Every patient has the right to a safe clean environment in which they are to be hospitalized.  A patient must be afforded every dignity possible in an institution.  This means that a patient has the right to care that is free of prejudice, sexual harassment, exploitation, and physical/emotional/sexual abuse.  A person has the right to feel safe and secure in the care of the medical staff attending to him/her.  A patient must feel that his/her care is being provided by a capable and able healthcare provider.  A person should believe that his/her care is being provided by skilled and appropriately trained individuals. He/She should feel secure that he/she is receiving therapeutically appropriate treatment that has been specifically devised for his/her care.  He/She should be able to comment on his/her treatment if it should become inappropriate.  He/She has the right to approach staff supervisors or hospital advisory committees if there is behavior that warrants reproach/unsanitary or unsafe conditions.  All patients have the right to be treated in an ethical and humane manner by staff upholding professional work practices.  These professional healthcare workers must display a respect for every patient’s religious/ethnic background and treat him/her in a manner that upholds his/her dignity and self-respect.

A patient has the right to confidentiality both in the form of written medical records and also in the actual physical privacy of person on the psyche ward.  When it comes to a person’s medical records, they are protected by law and cannot be revealed to anyone, not even family members, without your express written permission.  A patient’s confidentiality can only be broken in very specific circumstances, such as these.

* If a Mental Health Provider/Therapist has knowledge of any form of criminally abusive behavior.

* If a Mental Health Provider/Therapist becomes aware of a person’s intent to harm himself/herself or others.

* If a Mental Health Provider/Therapist receives a court issued subpoena to disclose a person’s medical history.

* If a patient should sue the Mental Health Provider/Therapist for malpractice.

(These circumstances may differ from state/province to state/province and country to country.  I am, by all means, not the final word on the law concerning this matter; I would suggest a person seek a legally appointed advocate to learn more information.)
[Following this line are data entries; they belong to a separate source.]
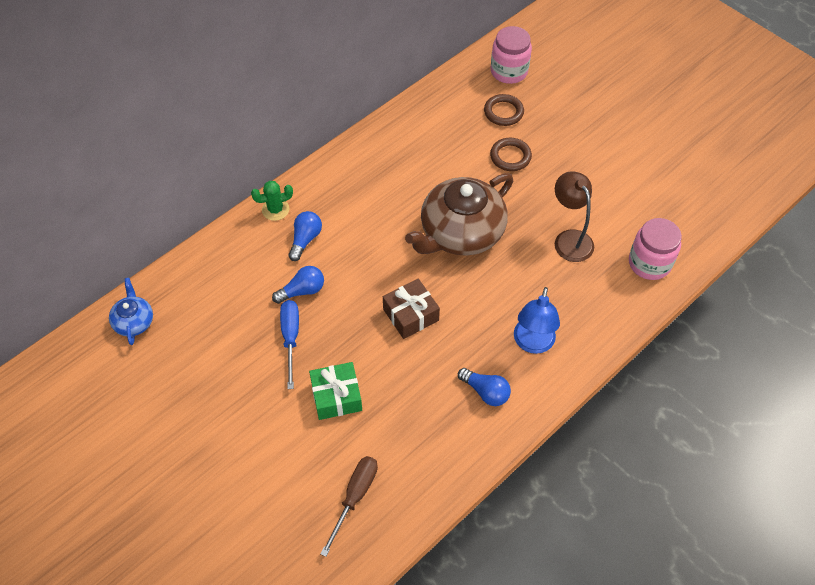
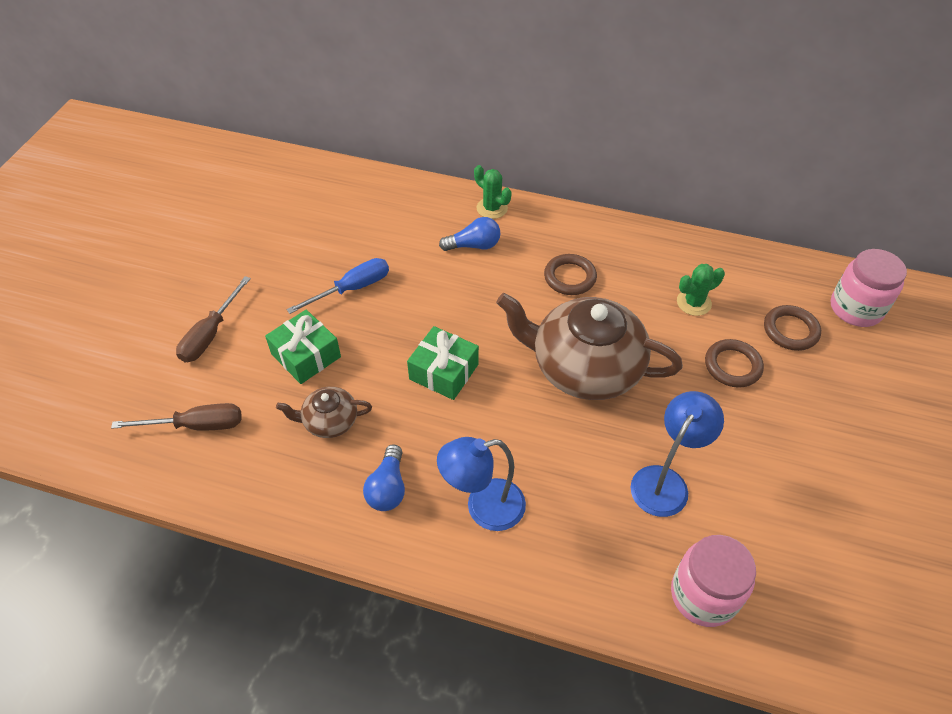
camera: 60 degrees right, 5 degrees down
blue teapot [109,278,153,345] -> none
blue light bulb [272,266,324,304] -> none
brown gift [383,279,440,339] -> green gift [407,326,479,400]
brown lamp [555,171,594,262] -> blue lamp [631,391,724,517]
none -> brown screwdriver [176,276,251,363]
none -> brown teapot [276,387,372,438]
none -> brown ring [544,254,597,295]
none -> green cactus [677,264,725,316]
A person has the right to expect privacy during his/her hospitalization.  This means that there is an expectation on the part of the patient that all matters concerning his/her care will remain confidential.  All staff is required to refrain from discussing any patient information outside of the hospital psyche ward.  You also have the right to the privacy of your person; you must be allowed personal space in which to conduct washing up and changing in privacy.  Unless a patient causes the attending staff harm or the belief that he/she may harbor dangerous objects in his/her possession, a patient has the right to the privacy of his/her personal allotted space from being impinged on by staff searches. Personal correspondence and writings should also fall into the category of privacy, unless the patient uses it as a malicious weapon towards another party, the content is suicidal in nature, or it discloses information about a criminal act. (Privacy issues involved in some of these materials can only be broken if the party that created the material divulges its content to another.)

  •  If a person is pregnant physicians may or may not honor her wishes while incapacitated and in their care.  If they feel the patient should become a danger to herself or the child. They may specialize treatment due to certain conditions; how many months pregnant a person is (during the 2nd and 3rd trimesters doctors are likely to be extremely conscious of the wellbeing of the fetus), the risks treatment may pose to the patient and the fetus, and the policies of the individual doctors and institution involved in the patient’s care.